語る言葉が相手にスムーズに伝わるためには、語る言葉の意味するところ、言葉が誕生してくるところにある感覚が、相手に了解される必要があります。語る者と相手の間にあらかじめ共通感覚が必要になるわけです。この共通感覚がないと、語る側には伝わっている手応えが失われ、語られている側は相手が一体何をいわんとしてるのか意味がくみ取れないもどかしさを感じることになります。こうした現象に陥ると、相手が目の前にいても、あたかも一芝居のような独白的語りになり、人や社会とつながっている感覚を喪失します。

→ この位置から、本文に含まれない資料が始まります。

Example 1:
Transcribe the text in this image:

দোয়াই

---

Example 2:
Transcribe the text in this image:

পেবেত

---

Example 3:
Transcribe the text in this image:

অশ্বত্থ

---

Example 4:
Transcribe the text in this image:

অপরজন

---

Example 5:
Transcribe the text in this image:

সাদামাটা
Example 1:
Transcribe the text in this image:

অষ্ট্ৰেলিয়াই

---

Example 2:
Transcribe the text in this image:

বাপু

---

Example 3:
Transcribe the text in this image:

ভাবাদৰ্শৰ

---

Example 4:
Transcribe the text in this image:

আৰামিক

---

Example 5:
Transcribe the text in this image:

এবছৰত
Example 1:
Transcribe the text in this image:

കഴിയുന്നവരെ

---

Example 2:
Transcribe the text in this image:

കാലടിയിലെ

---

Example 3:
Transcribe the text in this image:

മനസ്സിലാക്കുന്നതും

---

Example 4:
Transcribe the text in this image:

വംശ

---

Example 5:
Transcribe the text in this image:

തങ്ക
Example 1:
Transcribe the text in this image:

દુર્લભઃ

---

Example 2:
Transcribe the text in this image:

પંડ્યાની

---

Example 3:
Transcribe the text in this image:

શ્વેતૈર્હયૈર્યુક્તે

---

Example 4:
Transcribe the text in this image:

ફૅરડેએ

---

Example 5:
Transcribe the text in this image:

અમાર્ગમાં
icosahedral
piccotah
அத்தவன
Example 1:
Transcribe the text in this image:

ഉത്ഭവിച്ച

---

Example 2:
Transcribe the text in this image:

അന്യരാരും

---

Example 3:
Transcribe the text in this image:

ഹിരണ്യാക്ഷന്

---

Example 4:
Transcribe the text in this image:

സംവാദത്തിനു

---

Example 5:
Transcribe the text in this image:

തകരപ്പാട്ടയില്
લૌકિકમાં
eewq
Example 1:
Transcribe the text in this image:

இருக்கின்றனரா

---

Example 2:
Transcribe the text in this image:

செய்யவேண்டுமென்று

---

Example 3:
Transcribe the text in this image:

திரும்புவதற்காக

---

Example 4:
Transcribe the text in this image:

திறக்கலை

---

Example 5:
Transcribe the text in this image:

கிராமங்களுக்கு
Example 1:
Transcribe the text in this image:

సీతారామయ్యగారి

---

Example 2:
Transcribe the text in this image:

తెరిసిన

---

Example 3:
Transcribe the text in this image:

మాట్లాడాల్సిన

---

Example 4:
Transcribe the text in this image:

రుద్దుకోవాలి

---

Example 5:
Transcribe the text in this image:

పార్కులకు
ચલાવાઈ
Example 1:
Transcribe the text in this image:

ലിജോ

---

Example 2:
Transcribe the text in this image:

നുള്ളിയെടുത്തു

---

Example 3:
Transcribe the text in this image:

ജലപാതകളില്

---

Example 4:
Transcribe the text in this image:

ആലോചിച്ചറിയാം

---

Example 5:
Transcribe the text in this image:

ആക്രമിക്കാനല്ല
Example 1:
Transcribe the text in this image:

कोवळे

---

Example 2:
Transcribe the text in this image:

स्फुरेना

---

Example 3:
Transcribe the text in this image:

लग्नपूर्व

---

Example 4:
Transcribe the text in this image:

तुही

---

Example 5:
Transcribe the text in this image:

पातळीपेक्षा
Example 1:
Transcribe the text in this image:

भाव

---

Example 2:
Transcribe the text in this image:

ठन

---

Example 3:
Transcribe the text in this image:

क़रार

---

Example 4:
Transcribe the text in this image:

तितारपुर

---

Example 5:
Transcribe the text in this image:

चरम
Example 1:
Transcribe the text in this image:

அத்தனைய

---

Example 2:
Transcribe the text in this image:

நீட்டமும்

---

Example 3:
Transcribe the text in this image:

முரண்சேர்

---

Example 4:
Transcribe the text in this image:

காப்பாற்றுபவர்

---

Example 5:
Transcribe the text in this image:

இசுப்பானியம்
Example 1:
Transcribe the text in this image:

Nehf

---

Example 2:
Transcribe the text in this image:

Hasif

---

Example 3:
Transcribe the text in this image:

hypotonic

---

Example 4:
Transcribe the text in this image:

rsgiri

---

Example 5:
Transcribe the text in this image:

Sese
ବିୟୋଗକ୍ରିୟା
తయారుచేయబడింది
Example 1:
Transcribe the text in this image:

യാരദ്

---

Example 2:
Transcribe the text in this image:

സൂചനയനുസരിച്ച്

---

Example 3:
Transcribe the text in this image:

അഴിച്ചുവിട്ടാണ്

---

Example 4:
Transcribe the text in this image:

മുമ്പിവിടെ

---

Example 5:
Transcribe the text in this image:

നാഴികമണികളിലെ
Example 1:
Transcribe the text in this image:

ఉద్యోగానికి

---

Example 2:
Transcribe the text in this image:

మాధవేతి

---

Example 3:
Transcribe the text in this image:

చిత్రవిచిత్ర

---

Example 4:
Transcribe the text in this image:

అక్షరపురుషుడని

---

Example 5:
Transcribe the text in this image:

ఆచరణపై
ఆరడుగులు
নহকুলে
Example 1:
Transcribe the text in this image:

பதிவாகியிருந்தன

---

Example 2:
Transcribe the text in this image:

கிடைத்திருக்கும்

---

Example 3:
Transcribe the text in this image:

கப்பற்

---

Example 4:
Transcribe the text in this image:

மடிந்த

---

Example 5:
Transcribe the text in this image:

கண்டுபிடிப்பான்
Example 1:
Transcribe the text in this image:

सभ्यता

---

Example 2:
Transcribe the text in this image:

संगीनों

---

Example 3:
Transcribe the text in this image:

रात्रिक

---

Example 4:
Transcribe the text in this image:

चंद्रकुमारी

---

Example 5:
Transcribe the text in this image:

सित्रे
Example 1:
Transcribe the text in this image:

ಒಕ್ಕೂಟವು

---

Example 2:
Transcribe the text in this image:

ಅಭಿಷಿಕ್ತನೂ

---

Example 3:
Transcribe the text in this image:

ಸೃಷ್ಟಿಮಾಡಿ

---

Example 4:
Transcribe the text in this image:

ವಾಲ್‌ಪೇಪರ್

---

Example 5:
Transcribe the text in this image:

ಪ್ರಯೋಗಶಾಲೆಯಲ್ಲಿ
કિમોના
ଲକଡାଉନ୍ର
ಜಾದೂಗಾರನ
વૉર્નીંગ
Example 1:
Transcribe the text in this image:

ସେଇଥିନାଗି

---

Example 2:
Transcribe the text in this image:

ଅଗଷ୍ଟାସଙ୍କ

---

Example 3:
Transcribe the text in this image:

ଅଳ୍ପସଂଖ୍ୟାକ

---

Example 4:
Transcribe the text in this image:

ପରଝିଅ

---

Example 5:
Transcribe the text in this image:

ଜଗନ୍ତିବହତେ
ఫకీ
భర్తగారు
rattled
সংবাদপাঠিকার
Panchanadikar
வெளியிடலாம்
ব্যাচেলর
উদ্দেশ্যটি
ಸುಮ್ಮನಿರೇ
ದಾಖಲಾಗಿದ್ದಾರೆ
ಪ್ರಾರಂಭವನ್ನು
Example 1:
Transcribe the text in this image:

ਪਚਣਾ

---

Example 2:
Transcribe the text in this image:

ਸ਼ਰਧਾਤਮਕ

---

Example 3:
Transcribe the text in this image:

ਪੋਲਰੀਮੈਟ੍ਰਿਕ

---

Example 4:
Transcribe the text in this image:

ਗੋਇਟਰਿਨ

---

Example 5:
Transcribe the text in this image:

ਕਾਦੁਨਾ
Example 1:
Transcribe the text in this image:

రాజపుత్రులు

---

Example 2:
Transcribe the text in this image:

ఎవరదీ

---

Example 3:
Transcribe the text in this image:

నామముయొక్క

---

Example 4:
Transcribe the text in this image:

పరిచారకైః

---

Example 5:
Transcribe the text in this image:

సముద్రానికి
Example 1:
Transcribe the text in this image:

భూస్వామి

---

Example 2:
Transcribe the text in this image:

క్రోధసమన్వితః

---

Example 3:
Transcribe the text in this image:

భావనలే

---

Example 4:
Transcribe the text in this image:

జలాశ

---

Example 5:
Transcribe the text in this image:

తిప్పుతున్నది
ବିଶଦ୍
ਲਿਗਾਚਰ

実は、価値の多元化や個性化の滲透(しんとう)や高度情報化の進む社会は、人と人との間にあった生き生きとした共通感覚を解体する方向に向わせています。そのため、お互いの語りがモノローグ的になってしまって、お互いが一体何を内心で思ってるのか予測しがたく、場も読みにくいものとなってきています。その結果は、多くの人が、対人関係や社会的活動にストレスを強く感じるようになり、ひとりになった時、やっと心が安まるという感覚になってきています。しかし、あまりに社会から引きこもってしまうと、言葉がますますモノローグ的になり、人とのつながりが再び難しくなるという悪循環に陥ることになります。

どうやら大切なポイントは、了解しにくさからくる気まずさにめげず、できるだけ共通感覚を探し求める感じで、ゆっくり開かれた対話(オープン・ダイアローグ)が可能な場をもつことにあるように思われます。